Hinsichtlich der Mitwirkung von Schülerinnen und Schülern bestimmt der Gesetzentwurf, dass alle Schulen Schülervertretungen haben sollen. Bei den Grundschulen war dies bisher nicht überall der Fall. „Schon unsere Jüngsten können und sollen mitbestimmen“, sagt Hubig. „Das ist gelebte Demokratie.“ Dass Kinder in der Schule lernen, dass die eigene Meinung gehört wird und auf diese Weise Selbstwirksamkeit erfahren, ist ein zentrales Anliegen der rheinland-pfälzischen Bildungsministerin.
Die Demokratiebildung in der Schule hat im Zuge der aktuellen politischen und gesellschaftlichen Entwicklungen an Bedeutung gewonnen. Schülerinnen und Schüler sollen lernen, sich als Part der Gesellschaft zu begreifen, der diese aktiv verändern kann. Doch wie können Lehrkräfte dies erreichen? Unterstützung bietet der kostenlose Online-Kurs „Citizenship Education – Demokratiebildung in Schulen“, den die Bertelsmann Stiftung zusammen mit dem Institut für Didaktik der Demokratie an der Leibniz Universität Hannover entwickelt hat.

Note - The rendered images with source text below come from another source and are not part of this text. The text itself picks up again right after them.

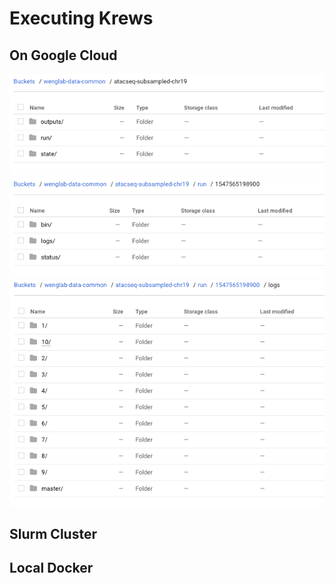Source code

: # Executing Krews

## On Google Cloud

<div class="img-container">
    <img src="../img/gcs_layout_top.png" />
</div>

<div class="img-container">
    <img src="../img/gcs_layout_run.png" />
</div>

<div class="img-container">
    <img src="../img/gcs_layout_logs.png" />
</div>

## Slurm Cluster

## Local Docker

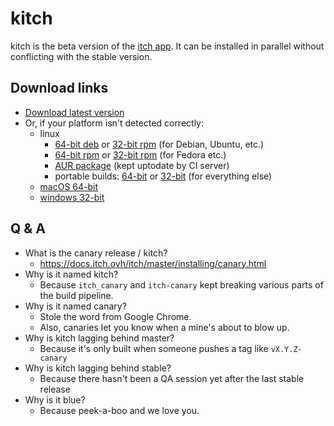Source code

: # kitch

kitch is the beta version of the [itch app](https://itch.io/app). It can
be installed in parallel without conflicting with the stable version.

## Download links

  * [Download latest version](http://nuts-canary.itch.ovh/download)
  * Or, if your platform isn't detected correctly:
    * linux
      * [64-bit deb](http://nuts-canary.itch.ovh/download/deb_64) or [32-bit rpm](http://nuts-canary.itch.ovh/download/deb_32) (for Debian, Ubuntu, etc.)
      * [64-bit rpm](http://nuts-canary.itch.ovh/download/rpm_64) or [32-bit rpm](http://nuts-canary.itch.ovh/download/rpm_32) (for Fedora etc.)
      * [AUR package](https://aur.archlinux.org/packages/kitch/) (kept uptodate by CI server)
      * portable builds: [64-bit](http://nuts-canary.itch.ovh/download/linux_64) or [32-bit](http://nuts-canary.itch.ovh/download/linux_32) (for everything else)
    * [macOS 64-bit](http://nuts-canary.itch.ovh/download/mac)
    * [windows 32-bit](http://nuts-canary.itch.ovh/download/windows)

## Q & A

  * What is the canary release / kitch?
    * <https://docs.itch.ovh/itch/master/installing/canary.html>
  * Why is it named kitch?
    * Because `itch_canary` and `itch-canary` kept breaking various parts of the build pipeline.
  * Why is it named canary?
    * Stole the word from Google Chrome.
    * Also, canaries let you know when a mine's about to blow up.
  * Why is kitch lagging behind master?
    * Because it's only built when someone pushes a tag like `vX.Y.Z-canary`
  * Why is kitch lagging behind stable?
    * Because there hasn't been a QA session yet after the last stable release
  * Why is it blue?
    * Because peek-a-boo and we love you.

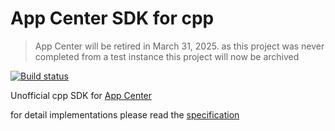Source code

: # App Center SDK for cpp

> App Center will be retired in March 31, 2025. as this project was never completed from a test instance this project will now be archived

[![Build status](https://gitlab.com/ninjaoflight5/appcenter-sdk-cpp/badges/master/pipeline.svg?key_text=GitLab%20Pipeline&key_width=90)](https://gitlab.com/ninjaoflight5/appcenter-sdk-cpp/-/pipelines)  

Unofficial cpp SDK for [App Center](https://appcenter.ms/)

for detail implementations please read the [specification](spec/README.md)
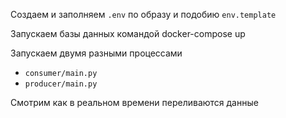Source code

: Создаем и заполняем `.env` по образу и подобию `env.template`

Запускаем базы данных командой docker-compose up

Запускаем двумя разными процессами 
* `consumer/main.py`
* `producer/main.py`

Смотрим как в реальном времени переливаются данные
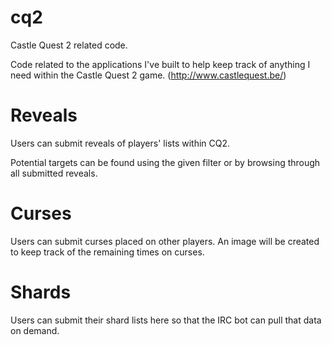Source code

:cq2
===

Castle Quest 2 related code.

Code related to the applications I've built to help keep track of anything I need within the Castle Quest 2 game. (http://www.castlequest.be/)


Reveals
=======
Users can submit reveals of players' lists within CQ2.

Potential targets can be found using the given filter or by browsing through all submitted reveals.


Curses
======
Users can submit curses placed on other players. An image will be created to keep track of the remaining times on curses.


Shards
======
Users can submit their shard lists here so that the IRC bot can pull that data on demand.
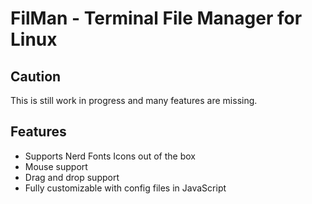 # FilMan - Terminal File Manager for Linux

## Caution

This is still work in progress and many features are missing.

## Features

- Supports Nerd Fonts Icons out of the box
- Mouse support
- Drag and drop support
- Fully customizable with config files in JavaScript
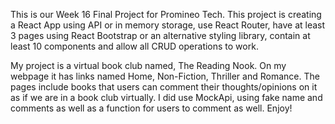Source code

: This is our Week 16 Final Project for Promineo Tech. This project is creating a React App using API or in memory storage, use React Router, have at least 3 pages using React Bootstrap or an alternative styling library, contain at least 10 components and allow all CRUD operations to work.

My project is a virtual book club named, The Reading Nook. On my webpage it has links named Home, Non-Fiction, Thriller and Romance. The pages include books that users can comment their thoughts/opinions on it as if we are in a book club virtually. I did use MockApi, using fake name and comments as well as a function for users to comment as well. Enjoy!
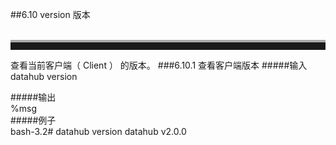 ##6.10 version 版本  
<br>
<hr style=" height:12px;border:none;border-top:4px solid #A9A9A9;" />  
查看当前客户端（ Client ）  的版本。
###6.10.1 查看客户端版本
#####输入
	datahub version  
	 
#####输出  
    %msg       	
#####例子  
    bash-3.2# datahub version
	datahub v2.0.0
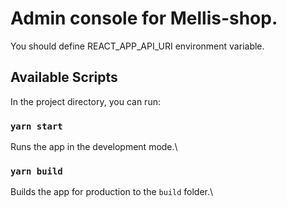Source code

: # Admin console for Mellis-shop.

You should define REACT_APP_API_URI environment variable.

## Available Scripts

In the project directory, you can run:

### `yarn start`

Runs the app in the development mode.\

### `yarn build`

Builds the app for production to the `build` folder.\
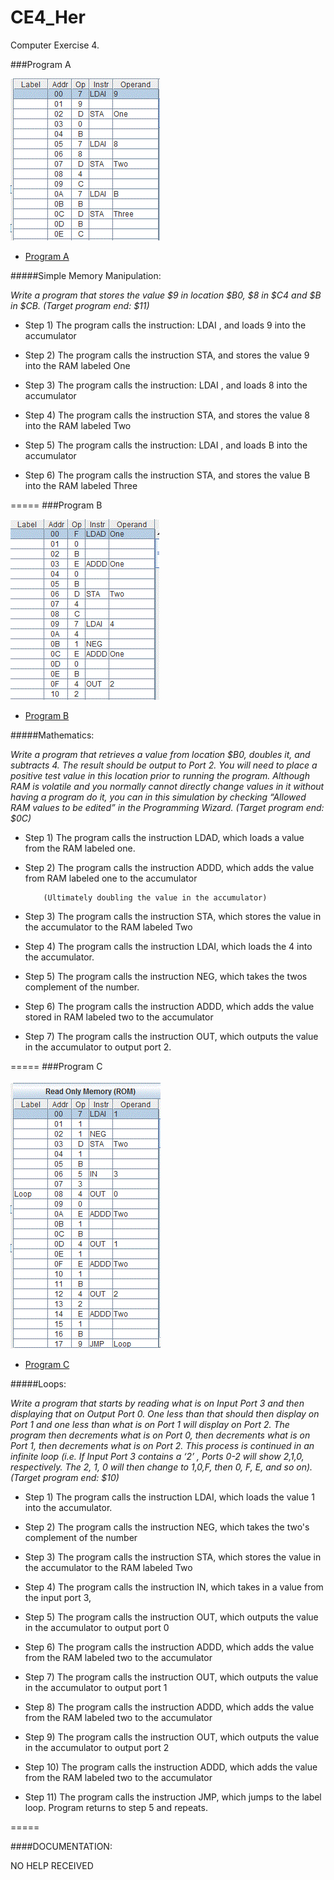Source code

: CE4_Her
=======

Computer Exercise 4.


###Program A

![alt text](https://github.com/vipersfly23/CE4_Her/blob/master/Program_A.GIF?raw=true "Program A")

* [Program A](https://github.com/vipersfly23/CE4_Her/blob/master/Program_A_Her.psm)

#####Simple Memory Manipulation: 

*Write a program that stores the value $9 in location $B0, $8 in $C4 and $B in $CB. (Target program end: $11)*

*  Step 1) The program calls the instruction: LDAI , and loads 9 into the accumulator

*  Step 2) The program calls the instruction STA, and stores the value 9 into the RAM labeled One

*  Step 3) The program calls the instruction: LDAI , and loads 8 into the accumulator
    
*  Step 4) The program calls the instruction STA, and stores the value 8 into the RAM labeled Two

*  Step 5) The program calls the instruction: LDAI , and loads B into the accumulator

*  Step 6) The program calls the instruction STA, and stores the value B into the RAM labeled Three

=====
###Program B

![alt text](https://github.com/vipersfly23/CE4_Her/blob/master/Program_B.GIF?raw=true "Program B")

* [Program B](https://github.com/vipersfly23/CE4_Her/blob/master/Program_B_Her.psm)

#####Mathematics: 

*Write a program that retrieves a value from location $B0, doubles it, and subtracts 4.  The result should be output to Port 2. You will need to place a positive test value in this location prior to running the program.  Although RAM is volatile and you normally cannot directly change values in it without having a program do it, you can in this simulation by checking “Allowed RAM values to be edited” in the Programming Wizard.  (Target program end: $0C)*

*   Step 1) The program calls the instruction LDAD, which loads a value from the RAM labeled one.

*   Step 2) The program calls the instruction ADDD, which adds the value from RAM labeled one to the accumulator

            (Ultimately doubling the value in the accumulator)

*   Step 3) The program calls the instruction STA, which stores the value in the accumulator to the RAM labeled Two

*   Step 4) The program calls the instruction LDAI, which loads the 4 into the accumulator.

*   Step 5) The program calls the instruction NEG, which takes the twos complement of the number.

*   Step 6) The program calls the instruction ADDD, which adds the value stored in RAM labeled two to the accumulator

*   Step 7) The program calls the instruction OUT, which outputs the value in the accumulator to output port 2.

=====
###Program C

![alt text](https://github.com/vipersfly23/CE4_Her/blob/master/Program_C.GIF?raw=true "Program C")

* [Program C](https://github.com/vipersfly23/CE4_Her/blob/master/Program_C_Her.psm)

#####Loops: 

*Write a program that starts by reading what is on Input Port 3 and then displaying that on Output Port 0.  One less than that should then display on Port 1 and one less than what is on Port 1 will display on Port 2.  The program then decrements what is on Port 0, then decrements what is on Port 1, then decrements what is on Port 2.  This process is continued in an infinite loop (i.e. If Input Port 3 contains a ‘2’ , Ports 0-2 will show 2,1,0, respectively.  The 2, 1, 0 will then change to 1,0,F, then 0, F, E, and so on). (Target program end: $10)*

*   Step 1) The program calls the instruction LDAI, which loads the value 1 into the accumulator.

*   Step 2) The program calls the instruction NEG, which takes the two's complement of the number

*   Step 3) The program calls the instruction STA, which stores the value in the accumulator to the RAM labeled Two

*   Step 4) The program calls the instruction IN, which takes in a value from the input port 3,

*   Step 5) The program calls the instruction OUT, which outputs the value in the accumulator to output port 0

*   Step 6) The program calls the instruction ADDD, which adds the value from the RAM labeled two to the accumulator

*   Step 7) The program calls the instruction OUT, which outputs the value in the accumulator to output port 1

*   Step 8) The program calls the instruction ADDD, which adds the value from the RAM labeled two to the accumulator

*   Step 9) The program calls the instruction OUT, which outputs the value in the accumulator to output port 2

*   Step 10) The program calls the instruction ADDD, which adds the value from the RAM labeled two to the accumulator

*   Step 11) The program calls the instruction JMP, which jumps to the label loop. Program returns to step 5 and                 repeats.

=====

####DOCUMENTATION:

NO HELP RECEIVED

„Die Kinder und Jugendlichen von heute sind die Gesellschaft von morgen. Sie werden dieses Land in 10, 15 und 20 Jahren tragen. Wenn wir wollen, dass auch sie die Chance haben, in einer freien und gerechten Gesellschaft zu leben, dann müssen sie den Wert von Demokratie kennen“, sagte Hubig bereits im vergangenen Jahr gegenüber News4teachers, kurz bevor sie das Amt der Präsidentin der Kultusministerkonferenz übernahm (hier geht es zum Interview). Um dieses Ziel zu erreichen, müssten Kinder auch selbst erleben, „wie Demokratie funktioniert, wie ein demokratisches Miteinander, respektvoller Umgang und gegenseitige Achtung funktionieren – und wie unverzichtbar sie sind“, so Hubig damals.
Vorgaben zur Mitbestimmung in der Praxis
Für die Beteiligung der Schülerinnen und Schüler in der schulischen Praxis in Rheinland-Pfalz soll nun ein Mitbestimmungskatalog eingeführt werden, der etwa Veränderungen des Schulgebäudes, Konzepte zu Klassenfahrten oder auch die Organisation von Hausaufgaben einschließe. Explizit untersagt wird in der Neufassung die Vollverschleierung im Unterricht, also das Tragen von Burka und Niqab. „Das Tragen eines Kopftuchs bleibt davon selbstverständlich unberührt“, so die Ministerin.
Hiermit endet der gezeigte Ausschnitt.